This page lists key research papers that are foundational to understanding the concepts and architectures implemented in this project. While not mandatory for running the code, exploring these can provide a deeper understanding of why things are built the way they are.
-
"Attention Is All You Need" (Vaswani et al., 2017)
- Link: PDF
- Relevance: Introduced the original Transformer architecture, which is the basis for GPT models. Understanding self-attention, multi-head attention, and positional encoding from this paper is crucial for grasping the model in this repository.
-
"Language Models are Unsupervised Multitask Learners" (Radford et al., OpenAI - GPT-2 Paper)
- Link: PDF
- Relevance: Details the GPT-2 model, a direct predecessor and significant inspiration for the architecture and training approach used in this project. It highlights the power of large-scale unsupervised pre-training for language models.
-
"GLU Variants Improve Transformer" (Shazeer, 2020)
- Link: arXiv PDF
- Relevance: This paper explores variants of Gated Linear Units (GLU), including SwiGLU, which is used in the feed-forward network of this project's Transformer model.
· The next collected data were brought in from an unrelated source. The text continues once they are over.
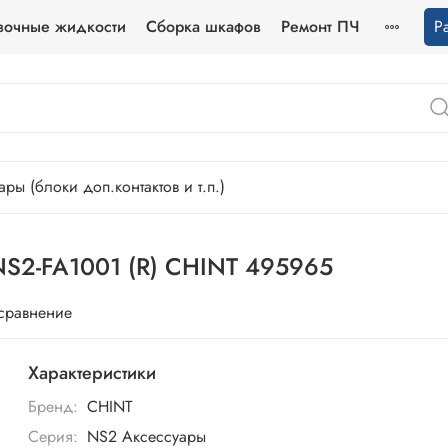
зочные жидкости
Сборка шкафов
Ремонт ПЧ
Р
ры (блоки доп.контактов и т.п.)
NS2-FA1001 (R) CHINT 495965
 сравнение
Характеристики
Бренд:
CHINT
Серия:
NS2 Аксессуары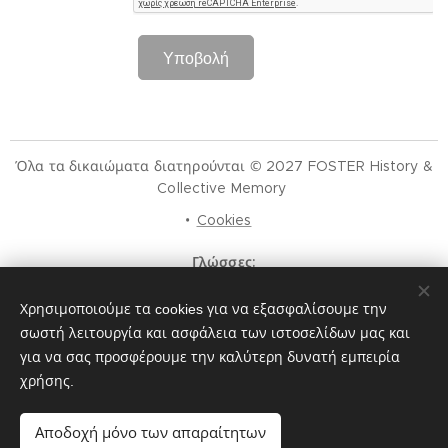
Υποβολή
Όλα τα δικαιώματα διατηρούνται © 2027 FOSTER History &
Collective Memory
Cookies
Γλώσσες
Español
English
Français
中文（简体）
Português
Χρησιμοποιούμε τα cookies για να εξασφαλίσουμε την
Deutsch
Русский
Italiano
עִבְרִית
Nederlands
Polski
हिन्दी
Norsk
العربية
Afrikaans
Svenska
Ελληνικά
σωστή λειτουργία και ασφάλεια των ιστοσελίδων μας και
한국어
Bahasa Indonesia
Slovenski
ภาษาไทย
Română
για να σας προσφέρουμε την καλύτερη δυνατή εμπειρία
मैथिली
Hrvatski
Azərbaycan
Čeština
Dansk
χρήσης.
Latviešu Valoda
Türkçe
Tiếng Việt
日本語
Srpski
Eesti keel
Magyar
മലയാളം
فارسی
Bosanski
Αποδοχή μόνο των απαραίτητων
Lietuvių kalba
ภาษาไทย
ଓଡ଼ିଆ
Suomi
Shqip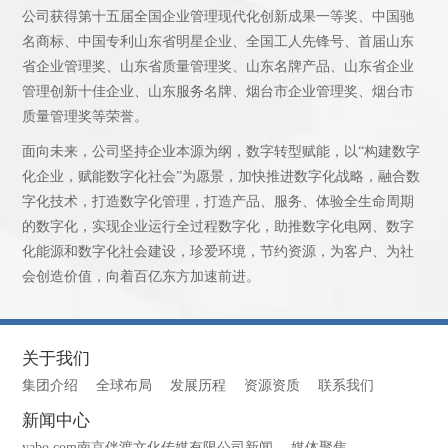
公司获得第十五届全国企业管理现代化创新成果一等奖、中国驰
名商标、中国专利山东省明星企业、全国工人先锋号、首届山东
省企业管理奖、山东省质量管理奖、山东名牌产品、山东省企业
管理创新十佳企业、山东服务名牌、烟台市企业管理奖、烟台市
质量管理奖等荣誉。
面向未来，公司坚持企业本源为纲，数字转型赋能，以“构建数字
化企业，赋能数字化社会”为愿景，加快推进数字化战略，融合数
字化技术，打造数字化管理，打造产品、服务、体验全生命周期
的数字化，实现企业运行全过程数字化，助推数字化电网、数字
化能源和数字化社会建设，珍爱环境，节约资源，为客户、为社
会创造价值，向着百亿东方加速前进。
关于我们
集团介绍
全球布局
发展历程
资源资质
联系我们
新闻中心
yabo.com南京伴渡文化传媒有限公司新闻
媒体聚焦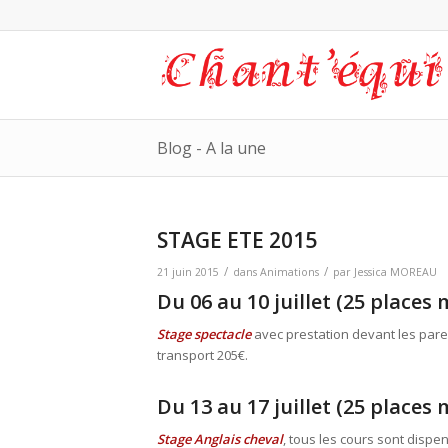
Blog - A la une
STAGE ETE 2015
/
/
21 juin 2015
dans
Animations
par
Jessica MOREAU
Du 06 au 10 juillet (25 places 
Stage spectacle
avec prestation devant les pare
transport 205€.
Du 13 au 17 juillet (25 places 
Stage Anglais cheval
, tous les cours sont dispe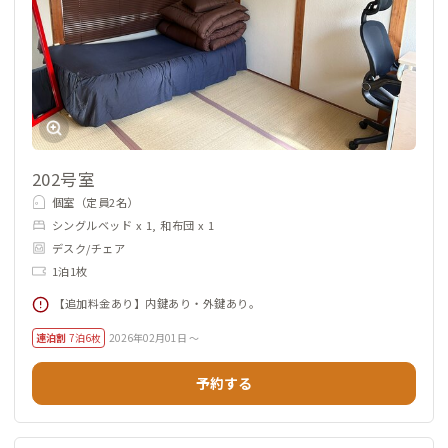
202号室
個室（定員2名）
シングルベッド x 1, 和布団 x 1
デスク/チェア
1泊1枚
【追加料金あり】内鍵あり・外鍵あり。
連泊割
7泊6枚
2026年02月01日 ～
予約する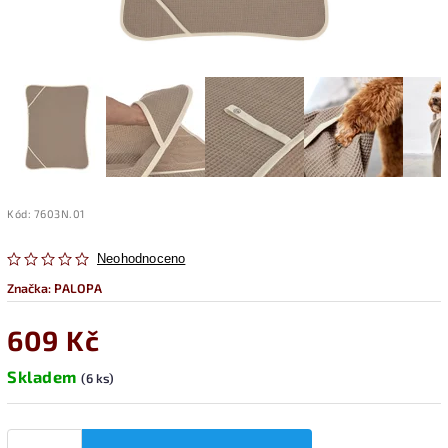
Kód:
7603N.01
Neohodnoceno
Značka:
PALOPA
609 Kč
Skladem
(6 ks)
It demonstrates performance improvements over standard ReLU or GELU activations.
-
"FlashAttention: Fast and Memory-Efficient Exact Attention with IO-Awareness" (Dao et al., 2022)
- Link: arXiv PDF
- Relevance: Describes FlashAttention, an optimized attention algorithm that significantly speeds up computation and reduces memory usage by being IO-aware. This project incorporates FlashAttention for improved training and inference efficiency on compatible hardware. (A follow-up, FlashAttention-2, further improves upon this: arXiv PDF)
-
"Adam: A Method for Stochastic Optimization" (Kingma & Ba, 2014)
- Link: arXiv PDF
- Relevance: Introduces the Adam optimization algorithm. This project uses AdamW, a variant of Adam that incorporates weight decay differently, which is a standard choice for training Transformers.
-
"Why Warmup the Learning Rate? Underlying Mechanisms and Improvements" (Xiao et al., 2024)
- Link: arXiv PDF
- Relevance: Explores the learning rate warmup strategy, a common technique used in training large neural networks (including the one in this project) to improve stability and overall performance, especially in the early stages of training.